Just as Chen supported her family, the community returned the favor. “I remember being 13 and having people come into the restaurant and asking me about how I was doing in school. If I was working on a math project, they would help me with it…people were very encouraging,” says Chen. And they helped her with her English language skills.
Today, when she has free time, Chen enjoys doing Pilates and hiking. A big fan of Broadway musicals, she has taken voice lessons to hone her own skills. Her favorite musical is Hamilton. She has also taken improvisational theater classes that she swears have improved her listening skills.
The pandemic eclipsed all else in March 2020 and Chen’s agenda was upended. San Mateo pivoted and redeployed city staff from suddenly-closed service areas like libraries to business support, expanding Chen’s responsibilities. She and her team coached businesses through various state and county mandates and helped them to understand services were available to them.
“We encouraged businesses to apply for PPP (Paycheck Protection Program) funds, pushed information on small business relief grants, and made sure they applied. Our city got over $327 million in PPP funds and local grants.”
But that wasn’t all the business community needed. During lockdown, Chen says, one of the most important things she provided was a sympathetic ear. “Even if there wasn’t anything I could do to rescue their business, I believe that just being there and offering suggestions meant the world to them.”
Her efforts have drawn plenty of praise. “As both a small business owner and the president of the downtown business association, Jennifer has shown me how well government can work,” says Lew Cohen, owner of B Street Books and president of the Downtown Business Association. “She has managed to navigate the very difficult task of working on behalf of her employer, the City of San Mateo and the small businesses that make up our downtown.”
Chen first became involved with Joint Venture when she was with the City of Fremont. She became chair of SVEDA two years ago.

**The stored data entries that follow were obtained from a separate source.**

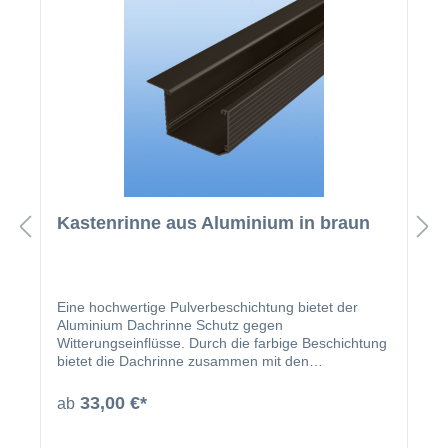
Kastenrinne aus Aluminium in braun
Eine hochwertige Pulverbeschichtung bietet der
Aluminium Dachrinne Schutz gegen
Witterungseinflüsse. Durch die farbige Beschichtung
bietet die Dachrinne zusammen mit den
beschichteten U-Profilen und Abrutschwinkeln ein
homogenes Gesamtbild.
33,00 €*
ab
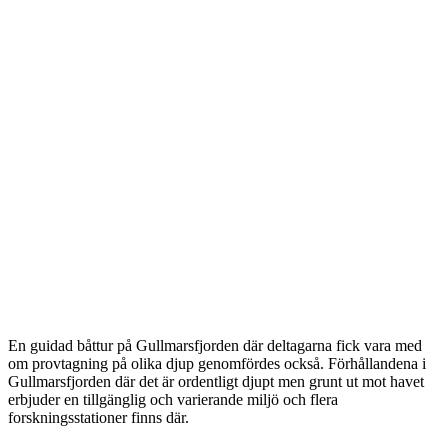
En guidad båttur på Gullmarsfjorden där deltagarna fick vara med
om provtagning på olika djup genomfördes också. Förhållandena i
Gullmarsfjorden där det är ordentligt djupt men grunt ut mot havet
erbjuder en tillgänglig och varierande miljö och flera
forskningsstationer finns där.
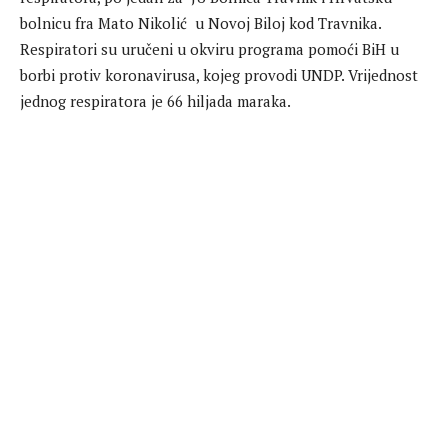
bolnicu fra Mato Nikolić u Novoj Biloj kod Travnika.
Respiratori su uručeni u okviru programa pomoći BiH u
borbi protiv koronavirusa, kojeg provodi UNDP. Vrijednost
jednog respiratora je 66 hiljada maraka.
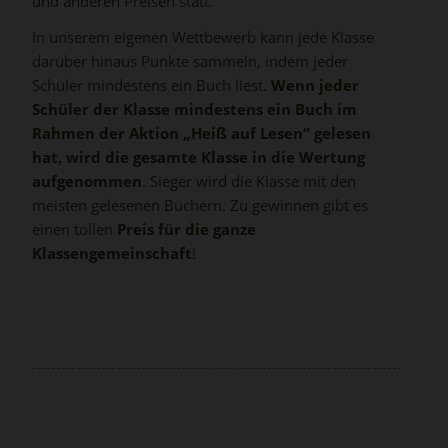
und anderen Preisen statt.
In unserem eigenen Wettbewerb kann jede Klasse
darüber hinaus Punkte sammeln, indem jeder
Schüler mindestens ein Buch liest.
Wenn jeder
Schüler der Klasse mindestens ein Buch im
Rahmen der Aktion „Heiß auf Lesen“ gelesen
hat, wird die gesamte Klasse in die Wertung
aufgenommen
. Sieger wird die Klasse mit den
meisten gelesenen Büchern. Zu gewinnen gibt es
einen tollen
Preis für die ganze
Klassengemeinschaft
!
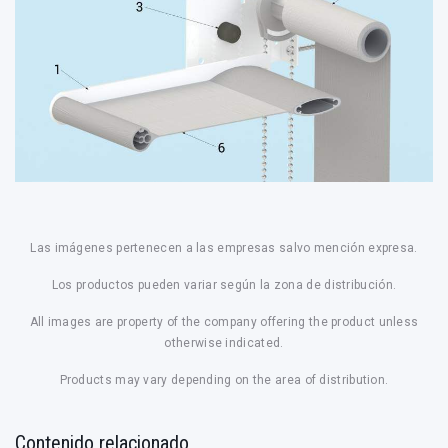
Las imágenes pertenecen a las empresas salvo mención expresa.
Los productos pueden variar según la zona de distribución.
All images are property of the company offering the product unless
otherwise indicated.
Products may vary depending on the area of distribution.
Contenido relacionado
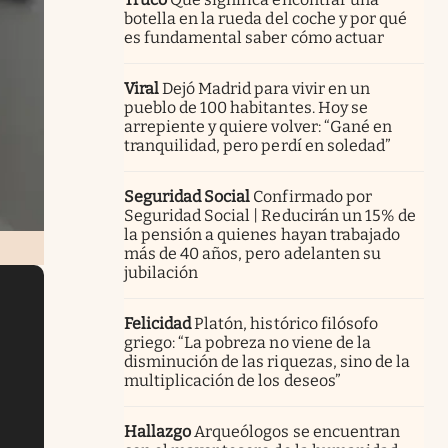
botella en la rueda del coche y por qué
es fundamental saber cómo actuar
Viral
Dejó Madrid para vivir en un
pueblo de 100 habitantes. Hoy se
arrepiente y quiere volver: “Gané en
tranquilidad, pero perdí en soledad”
Seguridad Social
Confirmado por
Seguridad Social | Reducirán un 15% de
la pensión a quienes hayan trabajado
más de 40 años, pero adelanten su
jubilación
Felicidad
Platón, histórico filósofo
griego: “La pobreza no viene de la
disminución de las riquezas, sino de la
multiplicación de los deseos”
Hallazgo
Arqueólogos se encuentran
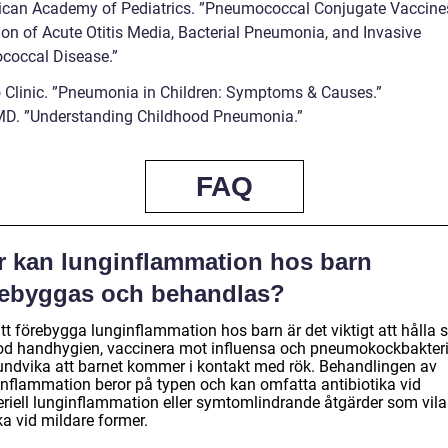
ican Academy of Pediatrics. ”Pneumococcal Conjugate Vaccines
ion of Acute Otitis Media, Bacterial Pneumonia, and Invasive
occal Disease.”
 Clinic. ”Pneumonia in Children: Symptoms & Causes.”
D. ”Understanding Childhood Pneumonia.”
FAQ
r kan lunginflammation hos barn
rebyggas och behandlas?
tt förebygga lunginflammation hos barn är det viktigt att hålla si
od handhygien, vaccinera mot influensa och pneumokockbakteri
undvika att barnet kommer i kontakt med rök. Behandlingen av
inflammation beror på typen och kan omfatta antibiotika vid
eriell lunginflammation eller symtomlindrande åtgärder som vil
ka vid mildare former.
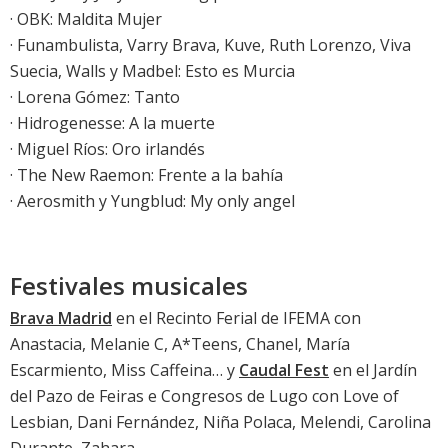
· OBK: Maldita Mujer
· Funambulista, Varry Brava, Kuve, Ruth Lorenzo, Viva
Suecia, Walls y Madbel: Esto es Murcia
· Lorena Gómez: Tanto
· Hidrogenesse: A la muerte
·
Miguel Ríos: Oro irlandés
·
The New Raemon: Frente a la bahía
·
Aerosmith y Yungblud: My only angel
Festivales musicales
Brava Madrid
en el Recinto Ferial de IFEMA con
Anastacia, Melanie C, A*Teens, Chanel, María
Escarmiento, Miss Caffeina… y
Caudal Fest
en el Jardín
del Pazo de Feiras e Congresos de Lugo con Love of
Lesbian, Dani Fernández, Niña Polaca, Melendi, Carolina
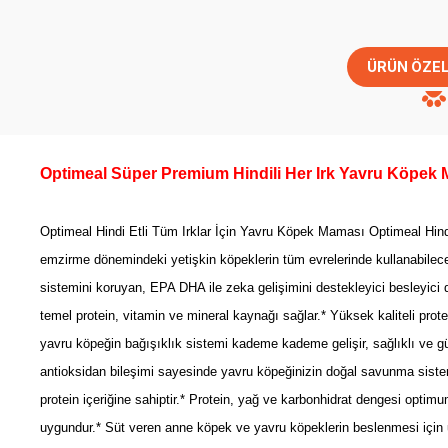
ÜRÜN ÖZEL
Optimeal Süper Premium Hindili Her Irk Yavru Köpek
Optimeal Hindi Etli Tüm Irklar İçin Yavru Köpek Maması Optimeal Hindi
emzirme dönemindeki yetişkin köpeklerin tüm evrelerinde kullanabileceği
sistemini koruyan, EPA DHA ile zeka gelişimini destekleyici besleyici
temel protein, vitamin ve mineral kaynağı sağlar.* Yüksek kaliteli pr
yavru köpeğin bağışıklık sistemi kademe kademe gelişir, sağlıklı ve güç
antioksidan bileşimi sayesinde yavru köpeğinizin doğal savunma sistemi
protein içeriğine sahiptir.* Protein, yağ ve karbonhidrat dengesi opti
uygundur.* Süt veren anne köpek ve yavru köpeklerin beslenmesi için u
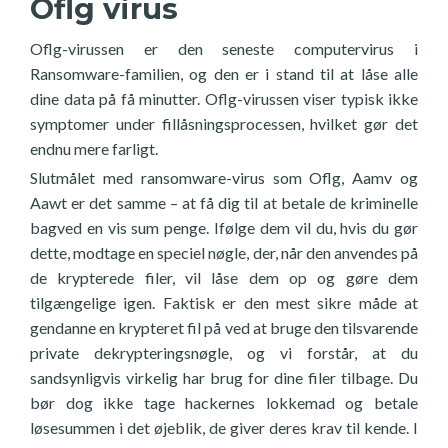
Oflg virus
Oflg-virussen er den seneste computervirus i
Ransomware-familien, og den er i stand til at låse alle
dine data på få minutter. Oflg-virussen viser typisk ikke
symptomer under fillåsningsprocessen, hvilket gør det
endnu mere farligt.
Slutmålet med ransomware-virus som Oflg, Aamv og
Aawt er det samme – at få dig til at betale de kriminelle
bagved en vis sum penge. Ifølge dem vil du, hvis du gør
dette, modtage en speciel nøgle, der, når den anvendes på
de krypterede filer, vil låse dem op og gøre dem
tilgængelige igen. Faktisk er den mest sikre måde at
gendanne en krypteret fil på ved at bruge den tilsvarende
private dekrypteringsnøgle, og vi forstår, at du
sandsynligvis virkelig har brug for dine filer tilbage. Du
bør dog ikke tage hackernes lokkemad og betale
løsesummen i det øjeblik, de giver deres krav til kende. I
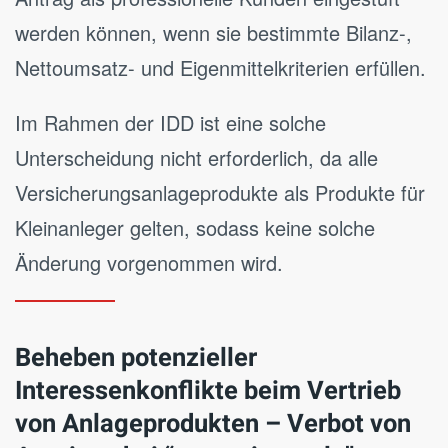
werden können, wenn sie bestimmte Bilanz-,
Nettoumsatz- und Eigenmittelkriterien erfüllen.
Im Rahmen der IDD ist eine solche
Unterscheidung nicht erforderlich, da alle
Versicherungsanlageprodukte als Produkte für
Kleinanleger gelten, sodass keine solche
Änderung vorgenommen wird.
Beheben potenzieller
Interessenkonflikte beim Vertrieb
von Anlageprodukten –
Verbot von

In her role with SVEDA, Chen works with members comprised of 25 cities and counties who meets monthly to craft creative ways to cope with the pandemic economy. “Jennifer's long and deep relationships with her peers was a huge advantage during this tumultuous period. She helped SVEDA maintain its cohesiveness, and moved the group forward despite the many setbacks of the pandemic,” says Kara Gross, executive director of SVEDA. “She brought her natural energy and enthusiasm to the role of chair at a time when positivity was in short supply.”
Chen says group members learned from each other, sharing successes. “Every city has come up with something that has helped their businesses stay alive – and I am really proud of that,” she says. SVEDA has hosted webinars on a range of topics to help businesses understand the State’s consumer protection, negotiate commercial leases, and outdoor business policies for parklets. She gives ample credit to Gross. “SVEDA is as strong as it is because Kara is a really good leader and pulls everyone in,” she says.
What does Chen believe is next for Silicon Valley? Chen believes that the environment must evolve to be more equitable and sustainable. She posits that the ability to own a home — a reality that is out of reach for the majority of people in Silicon Valley – has to change. “Either wages must increase, housing has to come down, or we have to create more housing units. Otherwise, this paradise called Silicon Valley is not going to be sustainable,” she emphasizes.